Member of the National Assembly of Quebec for Portneuf
- In office April 7, 2014 – August 29, 2018
- Preceded by: Jacques Marcotte
- Succeeded by: Vincent Caron
- In office December 8, 2008 – September 4, 2012
- Preceded by: Raymond Francoeur
- Succeeded by: Jacques Marcotte

Personal details
- Born: December 12, 1949 (age 76) Saint-Alban, Quebec
- Party: Liberal
- Spouse: Marjolaine Julien
- Education: Université du Québec à Trois-Rivières; Laval University;

= Michel Matte =

Canadian politician

Michel Matte (born 12 December 1949) is a Canadian politician. Matte was elected to represent the riding of Portneuf in the National Assembly of Quebec in the 2008 provincial election. He is a member of the Quebec Liberal Party.

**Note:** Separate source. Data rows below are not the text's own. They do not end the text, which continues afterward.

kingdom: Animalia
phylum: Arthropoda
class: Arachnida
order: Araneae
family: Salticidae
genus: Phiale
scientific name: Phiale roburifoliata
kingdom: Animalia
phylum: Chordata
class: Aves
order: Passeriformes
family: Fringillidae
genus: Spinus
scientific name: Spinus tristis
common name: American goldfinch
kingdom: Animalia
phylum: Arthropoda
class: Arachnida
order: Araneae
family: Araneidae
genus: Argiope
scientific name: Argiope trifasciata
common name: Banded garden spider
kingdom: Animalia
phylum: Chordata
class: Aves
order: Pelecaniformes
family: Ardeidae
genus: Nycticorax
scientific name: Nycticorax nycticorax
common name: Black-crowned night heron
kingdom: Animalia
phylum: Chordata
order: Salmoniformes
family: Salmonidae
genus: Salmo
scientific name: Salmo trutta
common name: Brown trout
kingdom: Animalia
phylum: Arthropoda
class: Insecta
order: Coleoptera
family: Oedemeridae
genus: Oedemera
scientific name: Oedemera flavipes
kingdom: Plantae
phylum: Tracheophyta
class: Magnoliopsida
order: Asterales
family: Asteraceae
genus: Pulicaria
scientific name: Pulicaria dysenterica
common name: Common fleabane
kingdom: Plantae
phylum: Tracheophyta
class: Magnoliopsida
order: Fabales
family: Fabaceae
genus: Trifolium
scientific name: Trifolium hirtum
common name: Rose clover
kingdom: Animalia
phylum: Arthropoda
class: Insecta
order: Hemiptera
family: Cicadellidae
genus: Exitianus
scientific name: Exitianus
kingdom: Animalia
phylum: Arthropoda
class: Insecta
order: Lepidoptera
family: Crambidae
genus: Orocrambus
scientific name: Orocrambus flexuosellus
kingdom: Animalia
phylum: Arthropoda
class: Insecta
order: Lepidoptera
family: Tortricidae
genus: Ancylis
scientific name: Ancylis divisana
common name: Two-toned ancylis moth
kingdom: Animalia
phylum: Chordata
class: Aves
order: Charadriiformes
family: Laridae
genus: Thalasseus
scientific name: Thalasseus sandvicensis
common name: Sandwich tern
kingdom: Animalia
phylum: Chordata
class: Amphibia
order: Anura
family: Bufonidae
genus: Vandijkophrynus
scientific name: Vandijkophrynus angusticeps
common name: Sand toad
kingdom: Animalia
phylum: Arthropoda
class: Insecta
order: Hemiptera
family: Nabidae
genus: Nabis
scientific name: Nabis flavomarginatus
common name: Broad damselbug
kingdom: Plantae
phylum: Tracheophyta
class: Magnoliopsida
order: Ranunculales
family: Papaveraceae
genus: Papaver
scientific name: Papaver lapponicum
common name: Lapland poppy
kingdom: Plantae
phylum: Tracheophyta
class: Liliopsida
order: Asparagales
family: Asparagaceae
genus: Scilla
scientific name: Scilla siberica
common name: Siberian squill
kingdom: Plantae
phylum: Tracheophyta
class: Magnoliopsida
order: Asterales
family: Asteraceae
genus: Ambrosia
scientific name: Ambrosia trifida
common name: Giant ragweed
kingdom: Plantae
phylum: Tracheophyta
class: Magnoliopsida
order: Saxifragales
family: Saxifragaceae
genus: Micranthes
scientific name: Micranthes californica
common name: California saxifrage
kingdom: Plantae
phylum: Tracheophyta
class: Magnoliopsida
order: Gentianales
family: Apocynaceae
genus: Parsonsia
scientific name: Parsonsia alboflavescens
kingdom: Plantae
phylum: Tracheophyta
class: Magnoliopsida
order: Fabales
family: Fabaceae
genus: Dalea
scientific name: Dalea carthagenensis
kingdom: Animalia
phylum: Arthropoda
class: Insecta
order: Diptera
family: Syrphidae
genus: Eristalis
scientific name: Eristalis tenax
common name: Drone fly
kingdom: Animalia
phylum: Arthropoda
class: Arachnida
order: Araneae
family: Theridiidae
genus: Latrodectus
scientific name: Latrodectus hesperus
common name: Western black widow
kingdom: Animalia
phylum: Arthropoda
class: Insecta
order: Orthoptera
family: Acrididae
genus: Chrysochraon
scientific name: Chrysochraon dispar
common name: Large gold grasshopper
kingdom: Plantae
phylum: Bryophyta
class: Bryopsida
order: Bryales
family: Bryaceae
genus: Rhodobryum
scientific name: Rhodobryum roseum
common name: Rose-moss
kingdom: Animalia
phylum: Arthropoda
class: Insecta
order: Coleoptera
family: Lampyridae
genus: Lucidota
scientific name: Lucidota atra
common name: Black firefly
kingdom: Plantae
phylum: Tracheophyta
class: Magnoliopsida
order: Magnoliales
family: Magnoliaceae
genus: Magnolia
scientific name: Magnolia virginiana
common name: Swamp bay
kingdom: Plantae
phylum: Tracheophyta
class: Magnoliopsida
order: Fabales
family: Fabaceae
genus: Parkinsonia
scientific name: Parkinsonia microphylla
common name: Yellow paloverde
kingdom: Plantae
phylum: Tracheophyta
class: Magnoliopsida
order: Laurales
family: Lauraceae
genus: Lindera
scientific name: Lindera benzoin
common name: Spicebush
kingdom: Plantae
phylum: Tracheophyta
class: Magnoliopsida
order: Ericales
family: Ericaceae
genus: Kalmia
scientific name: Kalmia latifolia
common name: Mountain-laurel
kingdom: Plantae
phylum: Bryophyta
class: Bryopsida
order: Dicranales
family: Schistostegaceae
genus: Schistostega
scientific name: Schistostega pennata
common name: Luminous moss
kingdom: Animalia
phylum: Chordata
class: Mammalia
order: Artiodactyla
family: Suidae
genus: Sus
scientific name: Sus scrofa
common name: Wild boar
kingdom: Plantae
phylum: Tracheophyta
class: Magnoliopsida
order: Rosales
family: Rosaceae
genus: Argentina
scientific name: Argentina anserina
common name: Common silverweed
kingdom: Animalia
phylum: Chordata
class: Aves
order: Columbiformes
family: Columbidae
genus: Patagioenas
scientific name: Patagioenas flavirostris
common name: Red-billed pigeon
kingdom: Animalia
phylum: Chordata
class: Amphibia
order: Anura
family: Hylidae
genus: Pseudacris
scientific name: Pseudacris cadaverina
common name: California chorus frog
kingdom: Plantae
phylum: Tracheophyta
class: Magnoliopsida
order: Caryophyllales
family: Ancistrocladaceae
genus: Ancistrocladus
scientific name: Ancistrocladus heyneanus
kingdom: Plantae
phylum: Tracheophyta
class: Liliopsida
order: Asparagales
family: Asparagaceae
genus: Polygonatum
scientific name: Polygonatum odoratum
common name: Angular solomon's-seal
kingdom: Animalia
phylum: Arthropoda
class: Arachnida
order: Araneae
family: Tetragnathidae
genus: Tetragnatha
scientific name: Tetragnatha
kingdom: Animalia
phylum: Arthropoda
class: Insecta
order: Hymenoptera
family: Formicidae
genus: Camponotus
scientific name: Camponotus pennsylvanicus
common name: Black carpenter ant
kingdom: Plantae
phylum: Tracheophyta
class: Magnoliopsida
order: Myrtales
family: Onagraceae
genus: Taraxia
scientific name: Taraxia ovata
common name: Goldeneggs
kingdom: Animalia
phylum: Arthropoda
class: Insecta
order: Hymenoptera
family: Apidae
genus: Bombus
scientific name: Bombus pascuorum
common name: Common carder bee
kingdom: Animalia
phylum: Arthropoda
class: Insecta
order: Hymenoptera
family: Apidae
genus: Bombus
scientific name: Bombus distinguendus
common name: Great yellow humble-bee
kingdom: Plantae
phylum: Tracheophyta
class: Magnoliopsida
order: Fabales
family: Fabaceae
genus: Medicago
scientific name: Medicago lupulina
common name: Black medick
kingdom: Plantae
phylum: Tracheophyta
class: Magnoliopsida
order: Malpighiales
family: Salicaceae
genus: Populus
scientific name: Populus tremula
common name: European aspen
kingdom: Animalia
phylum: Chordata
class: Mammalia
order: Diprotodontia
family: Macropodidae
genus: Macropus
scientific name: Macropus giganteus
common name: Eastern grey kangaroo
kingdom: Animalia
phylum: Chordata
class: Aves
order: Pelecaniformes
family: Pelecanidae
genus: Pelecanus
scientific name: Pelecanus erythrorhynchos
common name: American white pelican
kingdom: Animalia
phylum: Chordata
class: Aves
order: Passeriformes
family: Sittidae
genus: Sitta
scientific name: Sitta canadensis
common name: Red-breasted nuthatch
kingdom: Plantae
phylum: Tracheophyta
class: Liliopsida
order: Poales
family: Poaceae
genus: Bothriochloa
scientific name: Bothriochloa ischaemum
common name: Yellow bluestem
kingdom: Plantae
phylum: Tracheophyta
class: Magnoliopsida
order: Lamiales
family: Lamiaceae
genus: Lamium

Matte obtained a bachelor's degree in physical education from the Université du Québec à Trois-Rivières and a master's degree in arts from Laval University. He worked for 23 years at the Grand-Bois and Portneuf School Boards before being elected as mayor of Saint-Marc-des-Carrières in 1997. He was also the prefect for the Portneuf Regional County Municipality. He was also a member of the Union des municipalités du Québec.